天界の力と人間の力との間にはさまざまな力があって、地上に近いところにある悪しき力もあった。その地上の力とは、清潔とは到底いえない、悪魔の魔術を行使するいわゆる呪術師によって表されている、こういうふうに理解されていたのです。
いわば超自然的な天空界の力が誤った形で地上に適応されたものが呪術師の使う悪魔の力です。その力はダイモーンとも呼ばれましたが、後にそれはデーモン,アクマニナッテユキマス。ダイモーンは地上の力でありますけれど、そこには超自然的なちからがなにがしかありますから、誰かがダイモーンを操って利益を得ることができると考えられていたのです。
・・・・・・・中略・・・・・・・・・
人間と人間の対立関係の中で、呪術師が介入してダイモーンを動かして個人に不幸が生ずるという説明のしかたは否定され、不幸や不運の原因は、人間同士の対立にあるのではなく、人間世界の外にいる悪魔の誘惑によって生ずるものであり、本来、人間が原罪を負っているがゆえにそういう不幸が生ずるのだというのです

呪術師がデーモンの力を利用して悪さをしているという土俗的な考え方を改造して、キリスト教は悪魔そのものが人間を誘惑している(それは人間の原罪による)と説いたようです。
⇒だから、呪術師に依頼するのでなく、「教会に来て神に祈りなさい」
「生活の世界歴史 中世の森の中で」掘米庸三編 から抜粋

◆悪魔との出会い
学僧や博士たちの著述は別として,十二、三世紀、一般大衆の信仰の実相はどうであったか。なにぶん,異なる社会の遠い過去の心情傾向で、大部分実証を超える問題ではあるけれど、外形に表れた兆候を辿って行けば片鱗ぐらいは掴めるかもしれない。

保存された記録
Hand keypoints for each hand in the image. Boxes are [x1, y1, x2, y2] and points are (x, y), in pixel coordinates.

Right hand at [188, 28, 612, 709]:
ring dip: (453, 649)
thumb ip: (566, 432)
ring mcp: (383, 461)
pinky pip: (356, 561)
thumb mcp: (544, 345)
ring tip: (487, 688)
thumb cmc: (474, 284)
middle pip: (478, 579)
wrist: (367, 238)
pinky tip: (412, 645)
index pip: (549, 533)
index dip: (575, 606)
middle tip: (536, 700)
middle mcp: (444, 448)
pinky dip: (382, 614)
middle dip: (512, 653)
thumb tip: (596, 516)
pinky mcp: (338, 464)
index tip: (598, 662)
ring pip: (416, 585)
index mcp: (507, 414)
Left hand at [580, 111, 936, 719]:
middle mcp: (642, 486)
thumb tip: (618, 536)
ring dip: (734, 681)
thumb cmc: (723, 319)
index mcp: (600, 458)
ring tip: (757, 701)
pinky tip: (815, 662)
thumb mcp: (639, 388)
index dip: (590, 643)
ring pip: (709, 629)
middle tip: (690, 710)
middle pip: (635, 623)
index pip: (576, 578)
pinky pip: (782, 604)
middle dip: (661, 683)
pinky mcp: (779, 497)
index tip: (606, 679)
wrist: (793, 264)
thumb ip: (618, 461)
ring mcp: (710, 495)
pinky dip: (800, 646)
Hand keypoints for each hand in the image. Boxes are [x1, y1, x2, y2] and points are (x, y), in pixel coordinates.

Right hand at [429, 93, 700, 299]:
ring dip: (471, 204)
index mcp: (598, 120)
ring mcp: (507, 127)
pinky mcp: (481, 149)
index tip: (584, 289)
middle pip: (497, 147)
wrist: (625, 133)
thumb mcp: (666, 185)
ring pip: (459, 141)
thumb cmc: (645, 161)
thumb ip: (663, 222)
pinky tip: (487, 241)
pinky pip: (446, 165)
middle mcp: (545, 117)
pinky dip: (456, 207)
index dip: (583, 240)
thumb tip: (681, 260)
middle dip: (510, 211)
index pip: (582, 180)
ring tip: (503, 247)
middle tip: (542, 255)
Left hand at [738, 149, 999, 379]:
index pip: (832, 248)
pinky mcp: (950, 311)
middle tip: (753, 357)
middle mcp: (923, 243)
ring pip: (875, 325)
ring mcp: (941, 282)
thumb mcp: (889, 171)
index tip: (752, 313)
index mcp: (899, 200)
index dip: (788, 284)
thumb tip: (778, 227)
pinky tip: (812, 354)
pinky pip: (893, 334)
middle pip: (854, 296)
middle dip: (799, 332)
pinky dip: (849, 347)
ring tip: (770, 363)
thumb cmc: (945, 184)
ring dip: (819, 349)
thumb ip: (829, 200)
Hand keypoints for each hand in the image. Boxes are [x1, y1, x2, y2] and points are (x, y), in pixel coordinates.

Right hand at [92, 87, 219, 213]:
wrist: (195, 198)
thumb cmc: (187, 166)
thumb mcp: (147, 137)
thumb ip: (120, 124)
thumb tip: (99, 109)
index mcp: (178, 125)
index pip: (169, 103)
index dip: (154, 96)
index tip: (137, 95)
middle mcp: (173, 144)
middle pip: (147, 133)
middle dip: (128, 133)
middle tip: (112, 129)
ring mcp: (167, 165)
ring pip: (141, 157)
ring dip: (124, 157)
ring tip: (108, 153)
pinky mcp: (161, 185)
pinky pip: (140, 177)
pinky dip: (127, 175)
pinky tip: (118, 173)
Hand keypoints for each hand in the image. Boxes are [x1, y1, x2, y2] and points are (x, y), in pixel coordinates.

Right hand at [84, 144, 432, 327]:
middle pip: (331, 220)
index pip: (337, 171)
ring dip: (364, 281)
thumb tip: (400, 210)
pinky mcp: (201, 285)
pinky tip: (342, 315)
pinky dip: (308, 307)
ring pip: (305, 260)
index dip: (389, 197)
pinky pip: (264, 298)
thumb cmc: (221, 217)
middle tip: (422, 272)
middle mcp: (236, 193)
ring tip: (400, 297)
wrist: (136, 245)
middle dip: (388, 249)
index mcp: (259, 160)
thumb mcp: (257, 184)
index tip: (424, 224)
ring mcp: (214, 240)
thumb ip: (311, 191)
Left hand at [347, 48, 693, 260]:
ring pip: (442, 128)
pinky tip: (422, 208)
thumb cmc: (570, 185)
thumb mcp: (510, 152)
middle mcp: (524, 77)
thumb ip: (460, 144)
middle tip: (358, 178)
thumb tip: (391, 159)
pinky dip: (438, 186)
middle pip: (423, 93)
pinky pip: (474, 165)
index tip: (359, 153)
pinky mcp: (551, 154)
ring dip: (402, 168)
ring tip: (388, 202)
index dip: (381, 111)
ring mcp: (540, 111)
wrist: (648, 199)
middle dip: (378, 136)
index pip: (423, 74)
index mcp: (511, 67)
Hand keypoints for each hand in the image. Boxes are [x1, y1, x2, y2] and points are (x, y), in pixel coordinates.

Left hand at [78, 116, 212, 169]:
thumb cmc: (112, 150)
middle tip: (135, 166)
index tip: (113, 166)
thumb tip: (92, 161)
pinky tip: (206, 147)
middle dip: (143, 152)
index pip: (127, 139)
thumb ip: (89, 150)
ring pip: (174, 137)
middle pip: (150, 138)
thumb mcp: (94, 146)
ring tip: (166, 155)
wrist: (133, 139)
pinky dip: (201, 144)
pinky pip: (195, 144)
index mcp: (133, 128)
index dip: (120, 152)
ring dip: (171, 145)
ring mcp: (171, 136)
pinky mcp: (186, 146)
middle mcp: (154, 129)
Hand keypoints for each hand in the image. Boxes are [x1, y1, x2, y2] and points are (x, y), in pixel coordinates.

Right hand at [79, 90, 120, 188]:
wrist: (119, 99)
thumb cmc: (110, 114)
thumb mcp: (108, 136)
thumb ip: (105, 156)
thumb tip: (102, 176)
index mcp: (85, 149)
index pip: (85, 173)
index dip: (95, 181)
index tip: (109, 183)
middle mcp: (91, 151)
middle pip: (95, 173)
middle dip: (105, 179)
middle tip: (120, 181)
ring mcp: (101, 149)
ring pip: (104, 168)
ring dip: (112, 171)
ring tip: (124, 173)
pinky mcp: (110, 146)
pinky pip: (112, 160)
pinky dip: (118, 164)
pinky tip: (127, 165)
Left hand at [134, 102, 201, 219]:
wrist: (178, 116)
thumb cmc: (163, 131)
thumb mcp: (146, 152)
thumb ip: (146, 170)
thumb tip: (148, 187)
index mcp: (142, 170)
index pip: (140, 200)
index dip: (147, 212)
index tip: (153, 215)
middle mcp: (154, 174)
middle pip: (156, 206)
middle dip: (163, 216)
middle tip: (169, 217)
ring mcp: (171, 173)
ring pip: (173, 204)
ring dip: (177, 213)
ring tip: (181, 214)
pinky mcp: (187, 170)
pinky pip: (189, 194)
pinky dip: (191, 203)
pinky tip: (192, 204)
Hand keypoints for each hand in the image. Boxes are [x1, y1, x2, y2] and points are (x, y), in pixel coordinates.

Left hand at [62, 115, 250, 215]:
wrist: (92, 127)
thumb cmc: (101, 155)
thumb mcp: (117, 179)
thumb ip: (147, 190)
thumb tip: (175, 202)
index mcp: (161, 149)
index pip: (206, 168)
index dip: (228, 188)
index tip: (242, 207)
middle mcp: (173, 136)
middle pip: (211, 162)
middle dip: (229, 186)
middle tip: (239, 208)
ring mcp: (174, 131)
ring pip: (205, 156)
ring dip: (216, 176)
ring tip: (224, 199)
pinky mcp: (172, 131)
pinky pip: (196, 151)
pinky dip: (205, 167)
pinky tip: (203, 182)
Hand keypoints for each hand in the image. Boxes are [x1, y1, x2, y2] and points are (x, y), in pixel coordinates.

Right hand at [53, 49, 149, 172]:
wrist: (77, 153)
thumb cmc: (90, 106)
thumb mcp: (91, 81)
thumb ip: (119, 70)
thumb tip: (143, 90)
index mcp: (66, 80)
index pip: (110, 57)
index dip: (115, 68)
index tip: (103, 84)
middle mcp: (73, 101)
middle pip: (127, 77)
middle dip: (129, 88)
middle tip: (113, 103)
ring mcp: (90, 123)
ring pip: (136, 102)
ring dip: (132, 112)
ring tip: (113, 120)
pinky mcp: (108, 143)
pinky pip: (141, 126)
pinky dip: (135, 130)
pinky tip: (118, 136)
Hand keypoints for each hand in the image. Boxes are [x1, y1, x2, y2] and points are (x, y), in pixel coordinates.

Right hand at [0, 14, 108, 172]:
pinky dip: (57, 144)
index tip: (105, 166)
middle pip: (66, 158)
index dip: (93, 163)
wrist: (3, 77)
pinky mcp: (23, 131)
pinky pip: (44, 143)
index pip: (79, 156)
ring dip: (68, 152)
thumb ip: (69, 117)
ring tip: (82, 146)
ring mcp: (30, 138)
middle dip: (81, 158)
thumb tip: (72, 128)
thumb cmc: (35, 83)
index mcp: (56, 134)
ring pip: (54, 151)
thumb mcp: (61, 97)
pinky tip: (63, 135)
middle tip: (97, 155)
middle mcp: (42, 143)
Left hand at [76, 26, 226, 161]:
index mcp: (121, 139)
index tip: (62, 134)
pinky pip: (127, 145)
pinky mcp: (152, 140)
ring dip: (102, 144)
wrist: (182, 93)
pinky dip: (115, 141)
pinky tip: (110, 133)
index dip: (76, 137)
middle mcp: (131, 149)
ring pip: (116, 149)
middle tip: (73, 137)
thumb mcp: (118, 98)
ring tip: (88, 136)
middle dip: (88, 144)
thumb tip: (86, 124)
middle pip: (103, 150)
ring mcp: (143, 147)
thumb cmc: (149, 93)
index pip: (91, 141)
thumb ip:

» **作業指示 1**: 悪魔と呪術師に関する本文によれば、キリスト教は何が人間を誘惑していると説いたか。
» **作業指示 2**: 悪魔と呪術師に関する本文を、最後の文の後から書き継ぎなさい。

» **最終解答 1**: 悪魔そのものが人間を誘惑していると説いた（それは人間の原罪による）。

» **最終解答 2**:
当時、ラテン語で執行されるミサ聖祭の意味が、殊に儀式の一節一節の意味が一般に理解されなかったということはいうまでもない。直接信者に接触する末端の司祭たちが、高級な教育を受けてはいないのである。・・・・・・中略・・・・・・・
聖書は・・・・・中略・・・・・・、読めるものは皆無に近い、民衆の教わるのは,使徒信経と主の祈り、それに十一世紀以降の聖母の祈り、いわゆる天使祝壽の口授がほとんどすべてで,教義教理の体系的な解説など望むべきもなかったと言ってよい。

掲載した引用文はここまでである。